» THE REQUEST: Which lines of the material below contain the string "Example"? Copy each of them in full.
============================================================
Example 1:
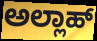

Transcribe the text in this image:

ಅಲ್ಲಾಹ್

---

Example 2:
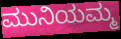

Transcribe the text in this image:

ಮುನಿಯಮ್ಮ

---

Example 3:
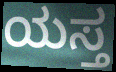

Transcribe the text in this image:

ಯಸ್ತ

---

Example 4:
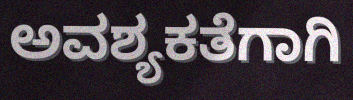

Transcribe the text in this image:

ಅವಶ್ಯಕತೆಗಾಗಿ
============================================================
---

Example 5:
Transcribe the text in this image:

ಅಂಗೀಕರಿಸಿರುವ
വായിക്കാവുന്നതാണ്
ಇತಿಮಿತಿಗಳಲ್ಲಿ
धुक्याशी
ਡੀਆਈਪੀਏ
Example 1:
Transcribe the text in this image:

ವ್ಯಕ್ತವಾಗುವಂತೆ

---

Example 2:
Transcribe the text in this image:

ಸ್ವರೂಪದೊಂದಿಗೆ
============================================================
» REPLY:
Example 1:
Example 2:
Example 3:
Example 4:
Example 5:
Example 1:
Example 2:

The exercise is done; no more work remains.